■ **YOUR TASK**
Where in the records does the word "lines" occur? Copy each line in which it does.

Data records
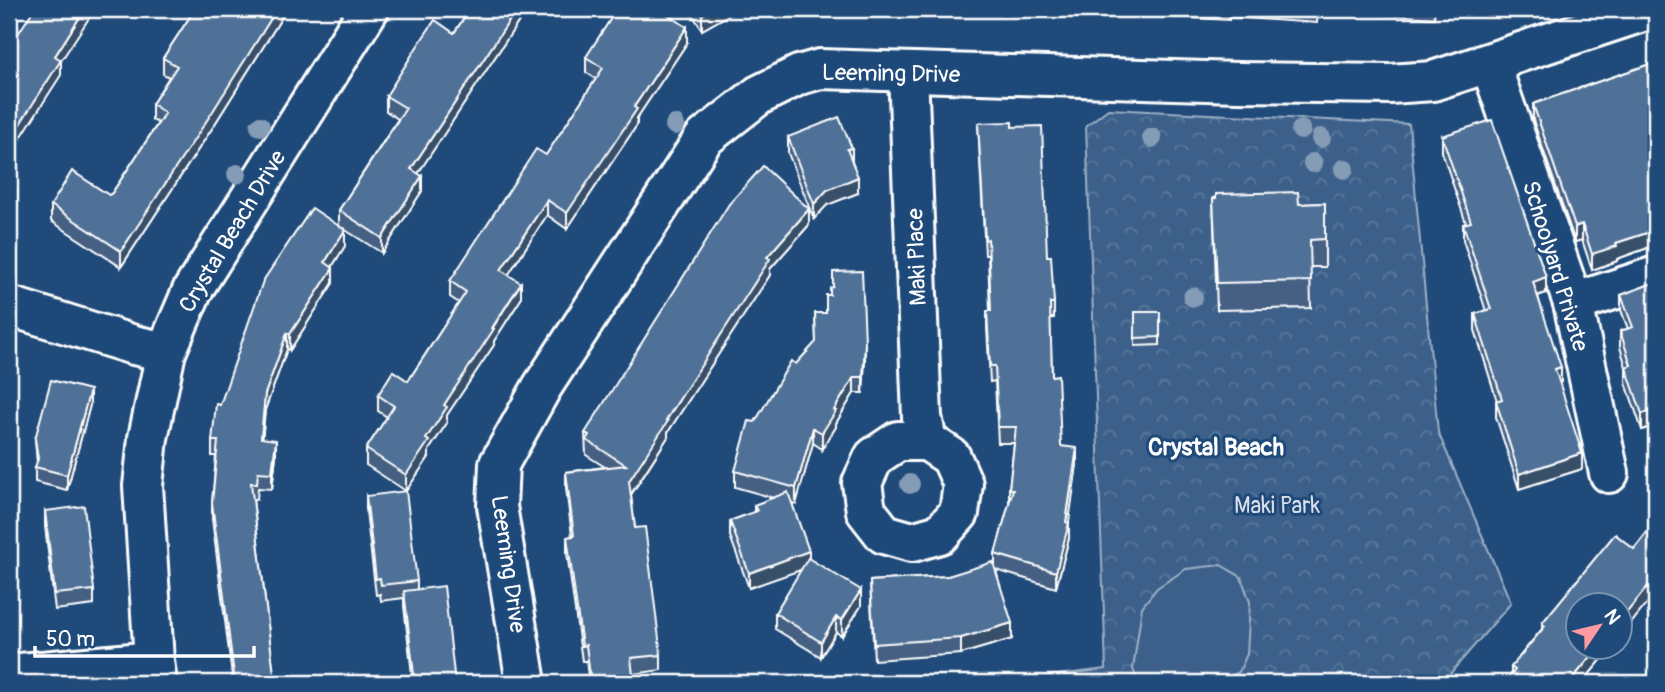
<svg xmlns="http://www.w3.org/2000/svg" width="1665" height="692" viewBox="0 0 1665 692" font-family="Pangolin,sans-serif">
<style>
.forest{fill:url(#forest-crowns);stroke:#9eb0c5;stroke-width:2}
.pitch{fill:#3c618b;stroke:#9eb0c5;stroke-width:2}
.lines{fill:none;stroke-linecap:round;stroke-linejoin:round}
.minor-casing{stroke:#fff;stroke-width:44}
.minor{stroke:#1f4a7a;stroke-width:38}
.tree{fill:#859cb6}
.wall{fill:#456182;stroke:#fff;stroke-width:2}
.shaded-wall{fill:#384f6a;stroke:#fff;stroke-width:2}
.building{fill:#507197;stroke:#fff;stroke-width:2}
.labels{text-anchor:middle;stroke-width:6;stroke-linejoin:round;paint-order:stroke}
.street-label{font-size:23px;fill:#fff;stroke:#1f4a7a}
.park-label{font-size:23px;fill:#d8dfe8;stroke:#1f4a7a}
.neighbourhood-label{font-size:24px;font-weight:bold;fill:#fff;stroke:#1f4a7a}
</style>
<defs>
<pattern id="forest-crowns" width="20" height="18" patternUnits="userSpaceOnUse" patternTransform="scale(1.75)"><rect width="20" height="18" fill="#3c618b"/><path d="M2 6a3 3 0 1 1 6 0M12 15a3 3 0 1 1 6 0" fill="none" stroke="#59799c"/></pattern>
</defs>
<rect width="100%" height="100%" fill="#1f4a7a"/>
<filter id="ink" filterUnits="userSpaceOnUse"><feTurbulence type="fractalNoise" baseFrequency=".0143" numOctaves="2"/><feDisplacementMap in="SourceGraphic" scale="14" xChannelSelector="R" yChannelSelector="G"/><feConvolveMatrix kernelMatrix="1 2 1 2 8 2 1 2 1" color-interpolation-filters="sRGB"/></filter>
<g filter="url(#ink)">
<polygon class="forest" points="1108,109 1409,124 1438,432 1511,603 1442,683 992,683 1106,669 1086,126"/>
<polygon class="pitch" points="1221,565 1241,577 1250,602 1247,654 1239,672 1218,683 1138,683 1133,669 1142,607 1157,588 1186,569"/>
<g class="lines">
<g class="minor-casing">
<g id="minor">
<polyline points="1490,63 1573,303 1609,473"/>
<polyline points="908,72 922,417 927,441 951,457 963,484 959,513 940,534 912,542 884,534 866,511 862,483 874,457 898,441 927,441"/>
<polyline points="1573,303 1656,276"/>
<polyline points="9,306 134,345 166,352"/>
<polyline points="9,674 154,661"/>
<polyline points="157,683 154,661 143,486 148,438 166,352 192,291 369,9"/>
<polyline points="526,683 497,506 499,464 542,387 704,138 759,95 799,75 820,69 1238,82 1390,84 1433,81 1651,9"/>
</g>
</g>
<use href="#minor" class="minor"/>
</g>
<g class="tree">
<circle cx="675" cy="125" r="10"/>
<circle cx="260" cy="126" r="10"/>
<circle cx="1301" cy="130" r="10"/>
<circle cx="1152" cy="138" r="10"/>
<circle cx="1321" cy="138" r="10"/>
<circle cx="1313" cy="163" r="10"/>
<circle cx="1344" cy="169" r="10"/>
<circle cx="237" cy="174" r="10"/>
<circle cx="1193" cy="297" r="10"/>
<circle cx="910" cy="484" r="10"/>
</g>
<g class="wall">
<polygon points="195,9 287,9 213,127 121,267 51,221 51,205 109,195 112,193 158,123 152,120 152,104 169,77 163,74 163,58"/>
<polygon points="470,9 527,9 418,173 422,191 382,253 339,226 339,210 398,119 386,111 386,96 454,33"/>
<polygon points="689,9 739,9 702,30"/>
<polygon points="1032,9 1435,9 1434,18 1318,10 1317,23 1229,17 1229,20"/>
<polygon points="687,43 637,118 637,125 567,229 547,215 508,275 521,299 494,341 494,345 447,415 447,423 429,450 429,457 406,491 366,465 366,449 387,417 378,411 378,395 408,381 459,303 450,297 450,281 546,155 596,79 586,72 586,57"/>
<polygon points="1656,62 1656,245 1617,259 1617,261 1592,270 1582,240 1575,242 1533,120 1533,104"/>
<polygon points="978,123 1012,127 1047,256 1054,303 1054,318 1050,318 1052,376 1061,446 1077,464 1068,523 1069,538 1056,588 996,570 1012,639 961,654 874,660 870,581 948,576 995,566 995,554 1009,504 1009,489 1014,443 998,443 995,381 990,382 987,327 987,311 990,311 988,255 985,255"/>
<polygon points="1442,136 1546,293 1538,296 1561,382 1559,383 1582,469 1519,489 1496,417 1496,401 1497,401 1475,330 1475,314 1486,311 1463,240 1463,224 1466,223 1442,152"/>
<polygon points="788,137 858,193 827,205 814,219 788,153"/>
<polygon points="1213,198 1299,204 1325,203 1325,267 1310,267 1311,308 1217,310"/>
<polygon points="809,225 770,269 770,275 668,432 668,437 631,495 635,528 661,655 661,670 633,674 634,683 589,683 586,661 582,661 567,553 567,537 572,536 566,488 566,472 605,467 586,455 585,433"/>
<polygon points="345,246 332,267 333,283 290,350 287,349 265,410 262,439 276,456 272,489 258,488 257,499 253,499 275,683 233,683 212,519 212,503 216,456 212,456 212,441 220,405"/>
<polygon points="833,272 865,358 863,393 854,393 836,423 836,427 822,449 813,443 796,504 792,503 809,559 861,606 842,636 836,632 821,657 775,629 775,613 802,569 749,588 730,536 730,521 754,512 754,505 774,498 735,487 735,471 755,422 796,364 816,342 815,313 826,313 833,287"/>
<polygon points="1656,282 1656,425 1642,430 1626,383 1626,367 1620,347 1620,331 1628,329 1621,310 1621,295"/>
<polygon points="1135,312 1160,312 1160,345 1135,346"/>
<polygon points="90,405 67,490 35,482 35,467 37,464 35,439"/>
<polygon points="366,496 417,581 417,589 455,683 413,683 404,606 404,598 381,601 380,594 376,595 366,511"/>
<polygon points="1656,506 1656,592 1620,637 1578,647 1612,647 1582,683 1505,683 1511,676 1511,667 1542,629 1542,623 1634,549 1653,525 1653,508"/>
<polygon points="45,511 94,590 94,605 55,610 45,526"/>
</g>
<g class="shaded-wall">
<polygon points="85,9 95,9 61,61 61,75 9,156 9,141 55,56"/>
<polygon points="277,9 287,9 213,127 121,267 121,251"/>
<polygon points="517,9 527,9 411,184 411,169"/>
<polygon points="712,9 739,9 702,30 702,15"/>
<polygon points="687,27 687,43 637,118 637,125 567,229 567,213 634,107"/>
<polygon points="852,148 852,163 847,149"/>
<polygon points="422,176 422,191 382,253 382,238"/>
<polygon points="858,177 858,193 827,205 814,219 814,204 827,190"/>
<polygon points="17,191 17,206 9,219 9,203"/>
<polygon points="547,200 547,215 501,286 501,270"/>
<polygon points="809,209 809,225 770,269 770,275 668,432 668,437 629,497 629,481 767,257"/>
<polygon points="1582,224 1582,240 1575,242 1575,227"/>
<polygon points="345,230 345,246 325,278 325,262"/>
<polygon points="1656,230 1656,245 1617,259 1617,261 1592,270 1592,254 1616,243"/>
<polygon points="333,268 333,283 290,350 290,334"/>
<polygon points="1546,277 1546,293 1533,297 1533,282"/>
<polygon points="521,283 521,299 494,341 494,345 447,415 447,423 429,450 429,457 406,491 406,475 444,405"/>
<polygon points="287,333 287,349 265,410 261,454 261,438 265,394"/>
<polygon points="865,342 865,358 863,393 863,377"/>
<polygon points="1561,367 1561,382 1555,384 1555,369"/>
<polygon points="854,377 854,393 836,423 836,427 822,449 822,433 834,410"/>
<polygon points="90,390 90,405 67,490 67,475"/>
<polygon points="13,398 13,413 9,423 9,407"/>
<polygon points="1656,409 1656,425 1642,430 1642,414"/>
<polygon points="813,428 813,443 796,504 796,488"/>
<polygon points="276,440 276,456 272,489 272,473"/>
<polygon points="1077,448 1077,464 1068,529 1069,523 1069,538 1056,588 1056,572 1066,522"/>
<polygon points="1582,453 1582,469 1519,489 1519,474"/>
<polygon points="809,551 809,567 749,588 749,573"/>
<polygon points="1656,576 1656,592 1620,637 1620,621"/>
<polygon points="861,590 861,606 842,636 842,620"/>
<polygon points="836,617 836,632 821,657 821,642"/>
<polygon points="1012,623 1012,639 961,654 961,638"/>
<polygon points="1599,647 1612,647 1582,683 1569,683"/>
</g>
<g class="building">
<polygon points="34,9 85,9 55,56 61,60 9,141 9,48"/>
<polygon points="195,9 277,9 213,111 121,251 51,205 72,171 109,195 112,193 165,113 152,104 177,66 163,58"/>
<polygon points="470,9 517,9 411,169 422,176 382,238 339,210 406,108 386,96 420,42 435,20 454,33"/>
<polygon points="617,9 659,9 687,27 634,107 637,109 567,213 547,200 501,270 521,283 492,328 494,329 444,405 447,407 426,439 429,441 406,475 366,449 394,406 378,395 393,371 408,381 466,292 450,281 536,149 546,155 603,68 586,57"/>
<polygon points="699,9 712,9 702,15"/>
<polygon points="1656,62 1656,230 1616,243 1617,246 1592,254 1582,224 1575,227 1533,104"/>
<polygon points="839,117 852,148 847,149 858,177 827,190 814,204 788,137"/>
<polygon points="1492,120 1546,277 1533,282 1561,367 1555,369 1582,453 1519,474 1496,401 1502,399 1475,314 1491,309 1463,224 1471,222 1442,136"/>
<polygon points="1012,122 1012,127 1042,126 1047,256 1051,256 1054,303 1050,303 1052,376 1058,375 1061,446 1077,448 1066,522 1069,523 1056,572 995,554 1013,489 1009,489 1016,427 998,427 995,366 990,366 987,311 991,311 988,239 985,240 978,123"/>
<polygon points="763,166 809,209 767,257 770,259 666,420 668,421 629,481 635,528 645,527 661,655 631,658 634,683 591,683 586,645 582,646 567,537 574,536 566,472 626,465 586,440 589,435 585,433 729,204"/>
<polygon points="9,185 17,191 9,203"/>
<polygon points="1298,192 1299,204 1325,203 1325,239 1310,240 1311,281 1217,283 1213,198 1216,198 1216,194"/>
<polygon points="312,208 345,230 325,262 333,268 290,334 287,333 265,394 261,438 276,440 272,473 258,472 257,484 251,483 275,683 235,683 212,503 218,441 212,441 216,404 220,405 263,281"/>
<polygon points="862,271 865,342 863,377 854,377 834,410 836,411 822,433 813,428 796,488 735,471 749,421 755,422 791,361 796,364 816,342 815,313 826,313 826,295 830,295 830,288 833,287 833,272"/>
<polygon points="1656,282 1656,409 1642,414 1626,367 1631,365 1620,331 1633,327 1621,295"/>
<polygon points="1135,312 1160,312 1160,337 1135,338"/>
<polygon points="51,380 90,390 67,475 35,467 38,459 35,439"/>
<polygon points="9,396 13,398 9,407"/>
<polygon points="406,491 417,581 381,585 380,578 376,579 366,496"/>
<polygon points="788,492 809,551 749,573 730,521 757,511 754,505"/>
<polygon points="84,506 94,590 55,594 45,511"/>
<polygon points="1656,521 1656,576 1620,621 1620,605 1578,605 1578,647 1599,647 1569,683 1505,683 1515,670 1511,667 1545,626 1542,623 1615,534 1634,549"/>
<polygon points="808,558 861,590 842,620 836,617 821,642 775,613"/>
<polygon points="993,562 1012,623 961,638 874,644 870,581 948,576"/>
<polygon points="444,586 455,683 415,683 404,591"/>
</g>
</g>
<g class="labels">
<g class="street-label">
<text transform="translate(891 73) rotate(1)" y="8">Leeming Drive</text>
<text transform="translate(232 231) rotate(-59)" y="8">Crystal Beach Drive</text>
<text transform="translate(916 257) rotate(-92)" y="8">Maki Place</text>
<text transform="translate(1556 266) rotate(73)" y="8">Schoolyard Private</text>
<text transform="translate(509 564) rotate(82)" y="8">Leeming Drive</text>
</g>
<g class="park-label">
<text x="1277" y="513">Maki Park</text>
</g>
<g class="neighbourhood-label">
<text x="1216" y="455">Crystal Beach</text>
</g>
</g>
<rect width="1665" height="692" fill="none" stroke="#1f4a7a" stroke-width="35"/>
<rect x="18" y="18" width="1630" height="657" fill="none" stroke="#fff" stroke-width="2.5" filter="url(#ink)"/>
<g transform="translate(1599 626) rotate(55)"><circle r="33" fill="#1f4a7a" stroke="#7992af" stroke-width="2"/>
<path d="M0-5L12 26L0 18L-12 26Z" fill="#ff9aa2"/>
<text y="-10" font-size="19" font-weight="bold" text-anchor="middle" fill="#ffffff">N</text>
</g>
<path d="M35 646v10h219v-10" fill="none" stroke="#ffffff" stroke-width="3.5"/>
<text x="46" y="646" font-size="21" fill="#ffffff" stroke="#1f4a7a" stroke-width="5" paint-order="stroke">50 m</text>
</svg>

■ **RESPONSE FOR THIS EXERCISE**
.lines{fill:none;stroke-linecap:round;stroke-linejoin:round}
<g class="lines">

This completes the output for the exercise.